>> START Document

To avoid these difficulties, we suggest the cross-validation for the choice of λ₁ under λ₂ = 0. Thus, we choose the optimal $λ_{1}^{*}$ that minimizes the following m-fold cross-validation error:

CV (λ_{1}) = \sum_{t = 1}^{m} \sum_{k = 1}^{2} \sum_{j = 1}^{p} {‖ X_{• j, (t)}^{(k)} - \sum_{l \neq j} {\hat{ρ}}_{j l, (- t)}^{(k)} \sqrt{\frac{{\hat{ω}}_{l l}^{(k)}}{{\hat{ω}}_{j j}^{(k)}}} X_{• l, (t)}^{(k)} ‖}_{2}^{2},

(12)

where $X_{• j, (t)}^{(k)}$ is the t-th test samples from m-fold cross validation for the j-th variable observed from the k-th condition (network) and ${\hat{ρ}}_{j l, (- t)}^{(k)}$ are the estimated (j, l)-th element of the partial correlation based on the samples removing the t-th test sample, respectively. After selecting $λ_{1}^{*}$ , we select $λ_{2}^{*}$ that minimizes $BIC (λ_{1}^{*}, λ_{2})$ in (10).

Note that the FGL [24] and the DDN [26] adopt the AIC with the approximated degrees of freedom (df) of $\sum_{k = 1}^{K} E_{k}$ , where E_k is the number of edges in the k-th estimated network. For a fair comparison, we consider the approximation of the AIC for the FGL method with degrees of freedom (df_FGL) as

{AIC}_{FGL} (λ_{1}, λ_{2}) = \sum_{k = 1}^{2} {n_{k} tr (S_{i} {\hat{Ω}}_{i}) - n_{k} log det ({\hat{Ω}}_{i})} + 2 \times {df}_{FGL},

(13)

where ${\hat{Ω}}_{1}$ and ${\hat{Ω}}_{2}$ are estimated precision matrices by the FGL, df_FGL = |E₁|+|E₂|−|E_1∩2|, E_k is the number of edges of ${\hat{Ω}}_{k}$ and E_1∩2 is the number of common edges defined as ${(j, l) ∣ {\hat{ω}}_{1}^{j l} = {\hat{ω}}_{2}^{j l} \neq 0}$ . We implemented the proposed algorithms in R as the R package dpcid is available at https://sites.google.com/site/dhyeonyu/software.

>> END Document

» **Exercise 1**
Edit the records, beginning at the line that has "scientific name: Acanthophora spicifera" and continuing through the end of the records, so that "scientific name" becomes "species name" while everything else stays the same. Give back only those lines.
The tuning-parameter excerpt and the records come from separate sources.

>> START Task data

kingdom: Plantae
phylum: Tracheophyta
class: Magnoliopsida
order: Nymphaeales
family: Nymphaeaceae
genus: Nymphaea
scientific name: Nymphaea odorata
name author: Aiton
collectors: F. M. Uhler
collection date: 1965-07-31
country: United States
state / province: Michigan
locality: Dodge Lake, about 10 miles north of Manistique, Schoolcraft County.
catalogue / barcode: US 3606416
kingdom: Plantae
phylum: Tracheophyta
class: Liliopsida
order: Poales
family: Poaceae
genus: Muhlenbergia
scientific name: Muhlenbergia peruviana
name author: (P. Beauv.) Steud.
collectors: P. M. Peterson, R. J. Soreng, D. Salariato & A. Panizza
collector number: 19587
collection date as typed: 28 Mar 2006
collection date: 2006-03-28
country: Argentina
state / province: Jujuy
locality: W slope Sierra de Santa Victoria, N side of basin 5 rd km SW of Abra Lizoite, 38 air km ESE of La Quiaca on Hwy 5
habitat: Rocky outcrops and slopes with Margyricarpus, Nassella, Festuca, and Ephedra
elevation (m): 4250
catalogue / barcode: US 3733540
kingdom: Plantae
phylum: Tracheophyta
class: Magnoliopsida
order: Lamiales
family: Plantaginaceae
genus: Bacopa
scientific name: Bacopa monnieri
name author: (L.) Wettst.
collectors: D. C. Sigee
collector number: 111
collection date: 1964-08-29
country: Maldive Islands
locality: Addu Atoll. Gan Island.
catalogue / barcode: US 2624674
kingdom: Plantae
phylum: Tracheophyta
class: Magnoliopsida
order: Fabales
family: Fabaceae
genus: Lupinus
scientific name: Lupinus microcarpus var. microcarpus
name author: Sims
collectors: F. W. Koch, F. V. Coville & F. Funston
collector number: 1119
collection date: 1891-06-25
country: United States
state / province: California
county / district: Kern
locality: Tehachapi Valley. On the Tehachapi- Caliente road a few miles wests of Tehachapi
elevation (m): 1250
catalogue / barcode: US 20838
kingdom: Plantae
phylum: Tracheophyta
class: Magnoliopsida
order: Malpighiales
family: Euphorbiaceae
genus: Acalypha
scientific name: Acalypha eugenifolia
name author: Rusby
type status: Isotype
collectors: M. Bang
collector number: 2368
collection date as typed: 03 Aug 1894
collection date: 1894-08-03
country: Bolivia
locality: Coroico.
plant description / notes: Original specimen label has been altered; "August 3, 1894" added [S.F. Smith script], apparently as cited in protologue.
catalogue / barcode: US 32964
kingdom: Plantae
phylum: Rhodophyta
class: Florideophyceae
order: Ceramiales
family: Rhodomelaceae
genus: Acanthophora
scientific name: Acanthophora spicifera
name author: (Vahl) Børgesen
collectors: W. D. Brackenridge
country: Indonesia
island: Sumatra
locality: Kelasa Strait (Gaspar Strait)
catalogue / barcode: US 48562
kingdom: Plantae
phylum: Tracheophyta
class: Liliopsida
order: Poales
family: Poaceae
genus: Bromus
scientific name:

>> END Task data

» **Exercise 2**
According to the tuning-parameter excerpt, in what language were the proposed algorithms implemented?

» **Solution 1**
species name: Acanthophora spicifera
name author: (Vahl) Børgesen
collectors: W. D. Brackenridge
country: Indonesia
island: Sumatra
locality: Kelasa Strait (Gaspar Strait)
catalogue / barcode: US 48562
kingdom: Plantae
phylum: Tracheophyta
class: Liliopsida
order: Poales
family: Poaceae
genus: Bromus
species name:

» **Solution 2**
R, as the R package dpcid.